VIENNA>> Iran said it has built and will activate a third nuclear enrichment facility, ratcheting up tensions with the U.N. on Thursday immediately after its atomic watchdog agency censured Iran for failing to comply with nonproliferation obligations meant to prevent it from developing a nuclear weapon.
“The Islamic Republic of Iran has no choice but to respond to this political resolution,” the Iranian Foreign Ministry and Atomic Energy Organization said in a joint statement.
The censure by the International Atomic Energy Agency, its first in 20 years over Iranian non-compliance, could set in motion an effort to restore sanctions on Iran later this year.
U.S. President Donald Trump had previously warned that Israel or America could launch airstrikes against Iranian nuclear facilities if negotiators failed to reach a deal on Iran’s rapidly advancing nuclear program. A sixth round of Iran-U.S. talks is scheduled to begin Sunday in Oman, and as tensions simmer some American government staffers deemed nonessential have begun leaving the Gulf region.

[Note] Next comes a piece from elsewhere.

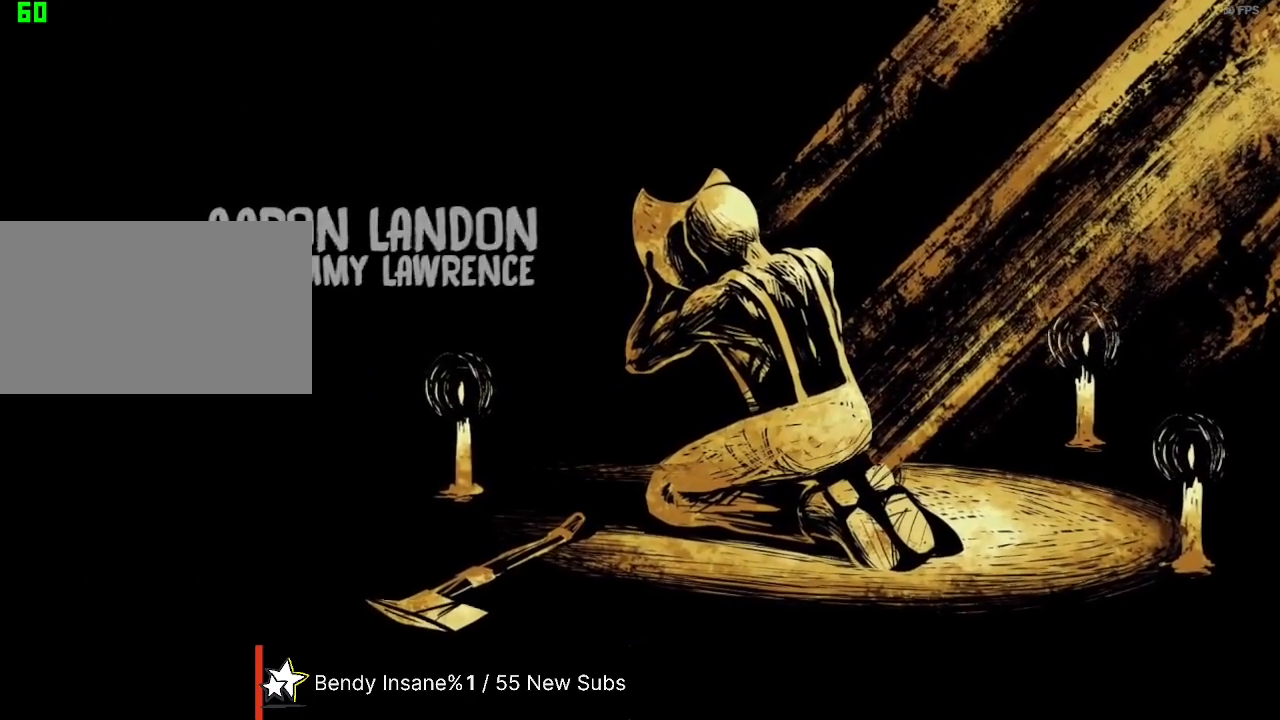
{"keys": [], "mouse": [], "events": []}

Trump said Thursday he is still urging Iran to negotiate a deal, but that he is concerned a “massive conflict” could occur in the Middle East if it does not.
“I don’t want to say imminent, but it looks like it’s something that could very well happen,” Trump said in response to a question from a reporter about a potential Israeli attack. “Look, it’s very simple, not complicated. Iran cannot have a nuclear weapon.”

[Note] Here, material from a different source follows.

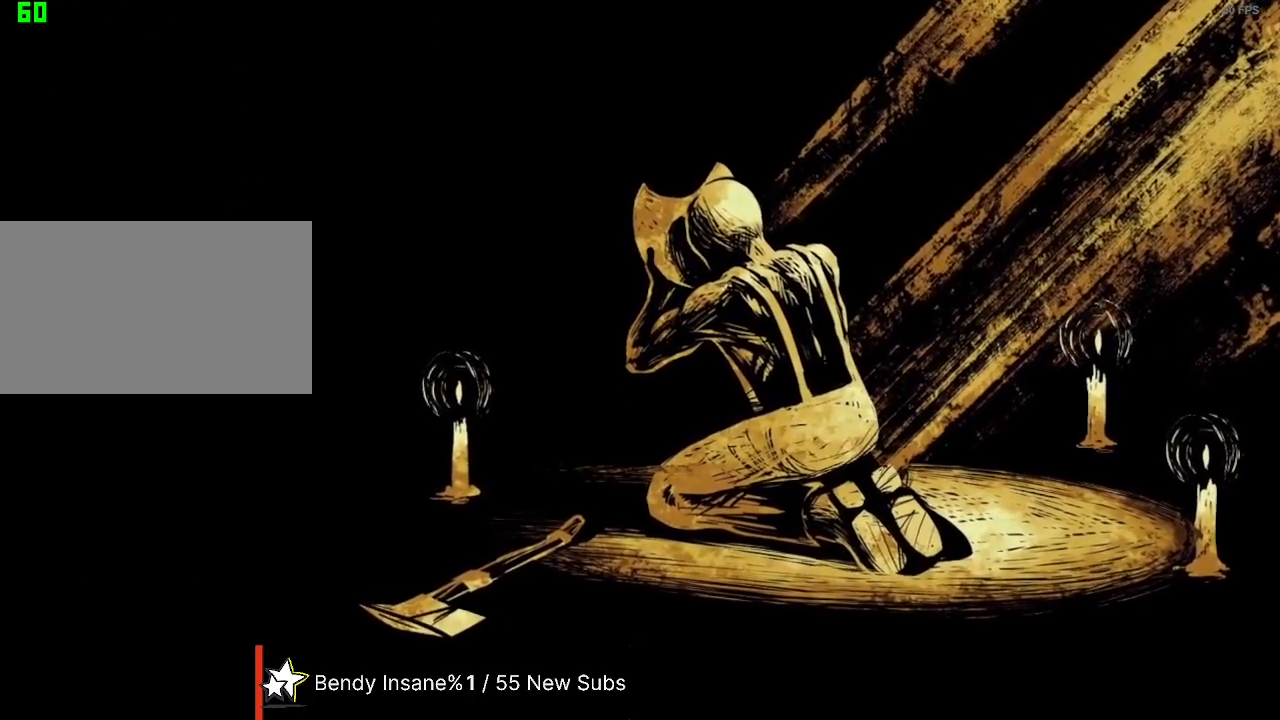
{"keys": [], "mouse": [], "events": []}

Trump offered guarded optimism that a conflict could still be avoided, and said he’s urging Israeli Prime Minister Benjamin Netanyahu to hold off from taking action for the time being.
“As long as I think there is a (chance for an) agreement, I don’t want them going in because I think it would blow it,” Trump said.
Trump said he felt it was necessary for his administration on Wednesday to direct a voluntary evacuation of nonessential personnel and their families from some U.S. diplomatic outposts in the Middle East.
“I don’t want to be the one that didn’t give any warning, and missiles are flying into their buildings. It’s possible. So I had to do it,” he said.
Nineteen countries on the IAEA’s board of governors voted for the resolution to censure Iran, according to diplomats who spoke on condition of anonymity to describe the outcome of the closed-doors vote.
The resolution was put forward by France, the United Kingdom, Germany and the U.S. Russia, China and Burkina Faso opposed it, while 11 abstained and two did not vote.
The resolution calls on Iran to provide answers “without delay” in a long-running investigation into traces of uranium found at several locations Tehran has failed to declare as nuclear sites, according to a draft seen by The AP.
Western officials suspect the uranium traces could provide further evidence that Iran had a secret nuclear weapons program until 2003.
Speaking to Iranian state television after the U.N. agency’s vote, the spokesman for the Atomic Energy Organization of Iran said that his agency immediately informed the IAEA of actions Tehran would take.
“One is the launch of a third secure site” for enrichment, spokesman Behrouz Kamalvandi said. He did not elaborate on the location, but the organization’s chief, Mohammad Eslami, later described the site as “already built, prepared, and located in a secure and invulnerable place.”
Another step would be replacing old centrifuges with advanced ones at an underground site at Fordo. “Our production of enriched materials will significantly increase,” Kamalvandi said.
Iran has two underground sites, at Fordo and Natanz, and it has been building tunnels in the mountains near Natanz since suspected Israeli sabotage attacks targeted that facility.
Iran said other measures were also being planned in response to the U.N. agency’s censure. The IAEA draft resolution said “Iran’s many failures to uphold its obligations since 2019 to provide the Agency with full and timely cooperation regarding undeclared nuclear material and activities at multiple undeclared locations in Iran ... constitutes non-compliance with its obligations.”
Under those obligations, which are part of the Nuclear Non-Proliferation Treaty, Iran is legally bound to declare all nuclear material and activities and allow IAEA inspectors to verify that none of it is being diverted from peaceful uses.
The IAEA’s draft resolution hints at reporting Iran to the U.N. Security Council to consider more sanctions, stressing that the global body is the “organ bearing the main responsibility for the maintenance of international peace and security.”